The Legislative Committee shall be the sole official representative of this Association in all legislative and administrative matters before any legislative or administrative body.  It shall be the duty of this committee to investigate and report on all legislative and administrative matters affecting the collection business within the states represented by this Association.  This committee shall have the power to formulate decisions, but shall act only upon authorization by the Board of Directors.  This committee shall carry out the instructions of the membership in all legislative and administrative matters.  When the Board of Directors votes to engage the services of a lobbyist or legislative counsel, this committee shall have the sole responsibility for hiring and supervising such lobbyist or legislative council.  It shall have the further duty of drafting and proposing the enactment of such laws as shall, in its opinion, be for the benefit of the members of this Association, but no act or proposed law shall be presented to the legislature, unless approved by the membership.

Each member of the Legislative Committee shall be one who has been in the collection business for a period of not less than three (3) years immediately prior to appointment to said committee.  In the event of a vacancy on this committee, due to death, discontinuance of business, termination of membership, or revocation of license (where such license is required), the Board of Directors shall appoint a member to serve the unexpired term of the previous member.  The duties of this committee shall in no way conflict with the duties of any officer or any member of the Board of Directors.

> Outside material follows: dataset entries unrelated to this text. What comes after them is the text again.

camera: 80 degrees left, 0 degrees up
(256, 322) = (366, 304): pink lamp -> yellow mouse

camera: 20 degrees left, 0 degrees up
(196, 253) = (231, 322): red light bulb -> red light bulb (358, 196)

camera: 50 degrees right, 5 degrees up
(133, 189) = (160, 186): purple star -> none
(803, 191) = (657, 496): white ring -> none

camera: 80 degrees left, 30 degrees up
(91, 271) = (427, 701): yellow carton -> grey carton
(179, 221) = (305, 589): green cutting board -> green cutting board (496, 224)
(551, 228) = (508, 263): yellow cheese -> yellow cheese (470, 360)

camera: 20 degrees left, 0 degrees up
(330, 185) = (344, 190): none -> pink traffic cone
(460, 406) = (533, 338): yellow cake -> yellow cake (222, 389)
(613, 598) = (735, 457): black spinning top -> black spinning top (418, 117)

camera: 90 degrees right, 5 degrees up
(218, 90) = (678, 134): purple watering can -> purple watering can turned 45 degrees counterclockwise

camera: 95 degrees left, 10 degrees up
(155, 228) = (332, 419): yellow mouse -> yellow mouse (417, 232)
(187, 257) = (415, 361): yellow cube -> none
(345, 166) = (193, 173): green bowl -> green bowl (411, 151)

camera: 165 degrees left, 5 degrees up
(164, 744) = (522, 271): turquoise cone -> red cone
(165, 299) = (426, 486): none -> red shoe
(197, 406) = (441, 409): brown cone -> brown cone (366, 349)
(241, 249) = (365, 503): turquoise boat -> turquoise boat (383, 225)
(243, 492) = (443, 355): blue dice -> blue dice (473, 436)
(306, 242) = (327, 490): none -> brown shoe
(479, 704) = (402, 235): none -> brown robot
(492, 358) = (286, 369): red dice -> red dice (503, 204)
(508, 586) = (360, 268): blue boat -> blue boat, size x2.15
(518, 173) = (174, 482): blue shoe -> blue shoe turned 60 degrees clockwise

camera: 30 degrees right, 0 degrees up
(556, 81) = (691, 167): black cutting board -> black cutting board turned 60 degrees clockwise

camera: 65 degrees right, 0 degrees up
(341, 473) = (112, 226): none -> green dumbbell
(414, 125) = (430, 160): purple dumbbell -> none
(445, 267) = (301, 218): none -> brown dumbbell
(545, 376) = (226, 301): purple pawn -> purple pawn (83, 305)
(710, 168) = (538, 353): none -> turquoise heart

Section 7.  Education Committee.  The functions of the Education Committee shall be to schedule, coordinate, advertise, and enroll attendees in ACA International sponsored schools.

Article XI
Meetings

The annual meeting of this Association shall be held in the spring of each year, not less than thirty (30) days prior to the annual convention of ACA International, at a time and place fixed by the Board of Directors.  Each member shall be entitled to one (1) vote, regardless of the number of representatives from a member's office.

Article XII
Voting by Mail

The Board of Directors may provide for voting by mail on any such matters as the Board deems advisable.  Ballots on such mail votes shall be sent to each member by first class mail, by the Secretary, and shall be on separate sheets of paper for each subject upon which to be voted.  One-fourth of the members of this Association, in good standing, and voting, shall constitute a quorum.

Article XIII
Amendments to the Constitution and By-Laws

Amendments to the Constitution and By-Laws shall be made only at regular meetings of this Association and by a two- thirds vote of the members present and voting.  Proposed amendments shall be submitted in writing to the Secretary at least sixty (60) days prior to the date of the next meeting. The Secretary shall send a copy of all proposed amendments to each member not less than thirty (30) days prior to the date of the next meeting.

Article XIV
Fiscal Year

The fiscal year of this Association shall begin on the first day of January and end on the last day of December in each year.